| Aim of the exercise |
Reproduce, word for word, the part of the Commissioner's decision below that lies between "At paragraph two" and "taking this approach.", inclusive.

Commissioner’s Case No: CSDLA/427/06

THE SOCIAL SECURITY COMMISSIONERS


SOCIAL SECURITY ACT 1998

APPEAL FROM THE APPEAL TRIBUNAL UPON A QUESTION OF LAW

COMMISSIONER: D J MAY QC







Appellant: Respondent:


Tribunal: Glasgow Tribunal Case No:

DECISION OF SOCIAL SECURITY COMMISSIONER

1. My decision is that the decision of the appeal tribunal given at Glasgow on 17 March 2006 is not is not erroneous upon a point of law. The appeal fails. I dismiss it.

2. The claimant has appealed to the Commissioner against the decision of the tribunal which was to the effect that the claimant was not entitled to an award of disability living allowance from and including 27 July 2005. It should be noted that the claimant was born on 28 March 1997.

3. The claimant’s grounds of appeal are within short compass and are as follows:

“I refer to the Appeal Tribunal decision of 17/3/06 please treat this letter as application for leave to appear to the Commissioner on the grounds that the Tribunal have given inadequate reasons for decision.

At paragraph two of the reasons for decision the Tribunal state that ‘we accept that the claimant has dyslexia which is a learning disability causing difficulties with reading and writing. The need arising from this disorder is assistance with educational activities which the claimant receives at school. His grandmother also assists at home with his homework. The Tribunal consider such an assistance to be with the activities of reading and writing and does not class as attention with a bodily function’.

I refer to paragraph twenty of the Commissioners (sic) decision CDLA/395/2005 (copy attached) it is clear authority indicating that the Tribunal have erred in law in taking this approach.

I would also suggest that they have also erred by appearing to exclude ‘assistance with educational activities’.

This was dealt with in R(DLA) 1/04 where the argument for the Secretary of State that educational needs could be distinguished from help with bodily functions was rejected as wrong in law.”


4. The Secretary of State has support the appeal. In his submission he said:

“6. The tribunal concluded the extra supported provided by the school and the appointee with reading and writing was not attention in connection with a bodily function. The appointee’s representative contends the Tribunal has erred in law by reaching this conclusion and refers to paragraph 20 in CDLA/395/05; the Secretary of State supports this view:

‘Dyslexia, function and disablement

20. That is sufficient to deal with the appeal. I do not therefore need to deal with other issues raised. However, both parties gave evidence about, and addressed, wider issues about dyslexia and disability living allowance. This arose from the tribunal’s parting comment that:

‘we do not accept that the functions of reaching and writing are bodily functions.’

That is neither part of the tribunal decision nor necessary to it. Indeed, the tribunal took the pragmatic approach of assuming the opposite in the decision it took. As the point was a ground of appeal and addressed fully before me, I add that I agree with Mr Moore that the tribunal erred in so far as it made this statement as a statement of law. As the Commissioner said in CDLA 1420 2004:

‘If a person with dyslexia reasonably requires assistance from another person to read labels of instructions on tins, packets, etc when shopping or cooking, it seems to me that that is attention in connection with the bodily function of seeing. It seems to me that bodily function includes not just making out the shapes of letters or words, but also making sense of what those shapes signify. It does not matter that ‘communication’ is an activity, not a bodily function (see Commissioner’s decision R(DLA) 3/03) …”

| Record excerpts |
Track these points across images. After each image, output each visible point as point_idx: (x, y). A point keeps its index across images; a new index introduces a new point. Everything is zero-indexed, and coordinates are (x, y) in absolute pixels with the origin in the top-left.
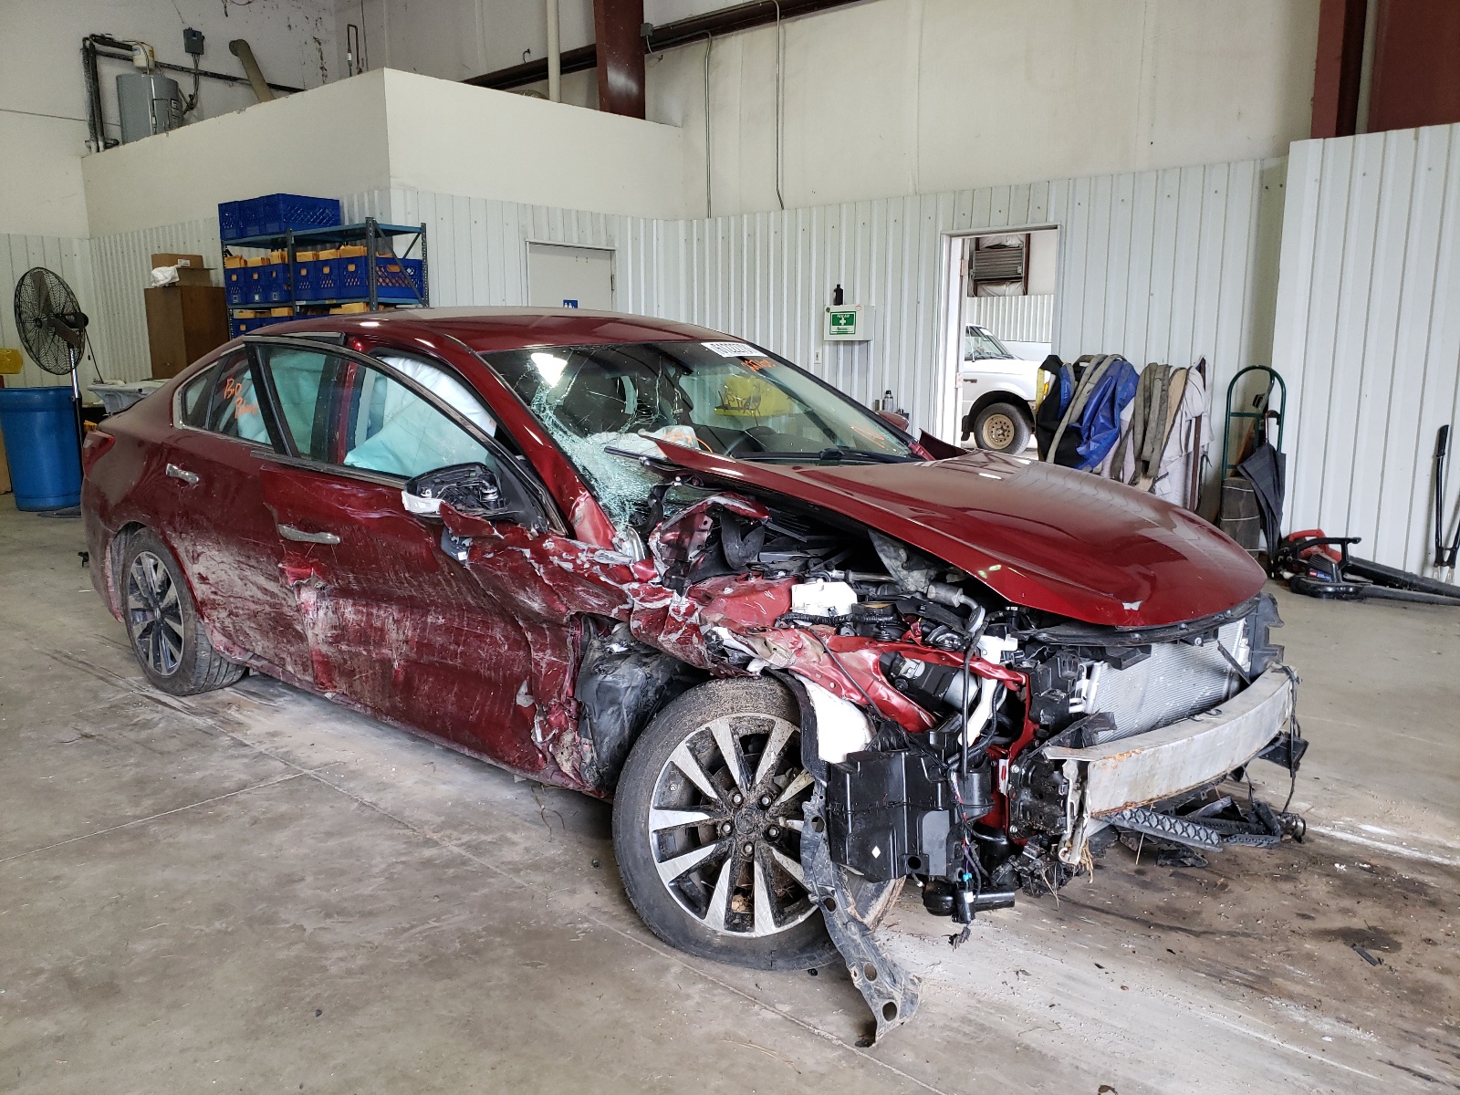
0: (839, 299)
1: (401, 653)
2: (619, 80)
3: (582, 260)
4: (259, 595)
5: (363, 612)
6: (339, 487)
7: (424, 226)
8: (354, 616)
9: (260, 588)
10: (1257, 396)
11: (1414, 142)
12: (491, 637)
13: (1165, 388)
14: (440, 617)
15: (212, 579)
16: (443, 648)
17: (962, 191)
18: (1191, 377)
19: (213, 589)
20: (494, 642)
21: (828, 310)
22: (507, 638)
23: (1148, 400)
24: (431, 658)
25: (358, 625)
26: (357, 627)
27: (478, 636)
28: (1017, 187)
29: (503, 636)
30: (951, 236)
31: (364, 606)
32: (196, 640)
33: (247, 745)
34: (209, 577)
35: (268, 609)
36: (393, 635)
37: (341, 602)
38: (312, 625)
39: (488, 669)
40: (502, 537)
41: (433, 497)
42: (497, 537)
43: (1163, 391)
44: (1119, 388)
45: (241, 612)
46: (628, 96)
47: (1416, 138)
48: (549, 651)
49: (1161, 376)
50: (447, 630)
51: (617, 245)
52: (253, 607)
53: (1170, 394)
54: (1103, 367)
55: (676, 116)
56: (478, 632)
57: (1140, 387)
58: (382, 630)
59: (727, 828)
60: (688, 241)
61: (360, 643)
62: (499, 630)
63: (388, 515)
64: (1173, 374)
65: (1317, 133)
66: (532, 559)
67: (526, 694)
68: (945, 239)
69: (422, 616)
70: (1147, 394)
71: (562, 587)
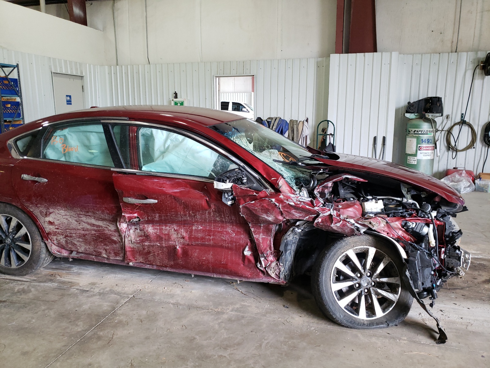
0: (176, 97)
1: (180, 242)
2: (77, 11)
3: (72, 80)
4: (89, 227)
5: (157, 229)
6: (157, 180)
7: (18, 65)
8: (153, 231)
9: (88, 224)
10: (323, 129)
11: (364, 57)
12: (226, 232)
13: (297, 127)
14: (200, 226)
15: (57, 222)
16: (202, 238)
17: (219, 62)
18: (305, 124)
19: (57, 227)
20: (228, 233)
21: (173, 100)
22: (234, 231)
23: (293, 131)
24: (197, 243)
25: (156, 234)
26: (155, 235)
27: (219, 232)
28: (239, 62)
29: (232, 231)
30: (216, 77)
31: (158, 226)
32: (40, 250)
33: (88, 291)
34: (55, 222)
35: (93, 232)
36: (174, 236)
37: (146, 226)
38: (127, 237)
39: (227, 244)
40: (257, 195)
41: (229, 182)
42: (255, 195)
43: (297, 128)
44: (283, 128)
45: (74, 235)
46: (80, 17)
47: (364, 56)
48: (262, 234)
49: (296, 123)
50: (203, 231)
51: (84, 74)
52: (83, 232)
53: (299, 129)
54: (277, 121)
55: (100, 26)
56: (219, 230)
57: (290, 127)
58: (168, 234)
59: (357, 285)
60: (110, 74)
61: (157, 241)
62: (229, 229)
63: (183, 190)
64: (299, 123)
65: (337, 52)
66: (276, 202)
67: (248, 251)
68: (215, 78)
69: (190, 227)
70: (292, 129)
71: (286, 211)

| Your solution |
At paragraph two of the reasons for decision the Tribunal state that ‘we accept that the claimant has dyslexia which is a learning disability causing difficulties with reading and writing. The need arising from this disorder is assistance with educational activities which the claimant receives at school. His grandmother also assists at home with his homework. The Tribunal consider such an assistance to be with the activities of reading and writing and does not class as attention with a bodily function’.

I refer to paragraph twenty of the Commissioners (sic) decision CDLA/395/2005 (copy attached) it is clear authority indicating that the Tribunal have erred in law in taking this approach.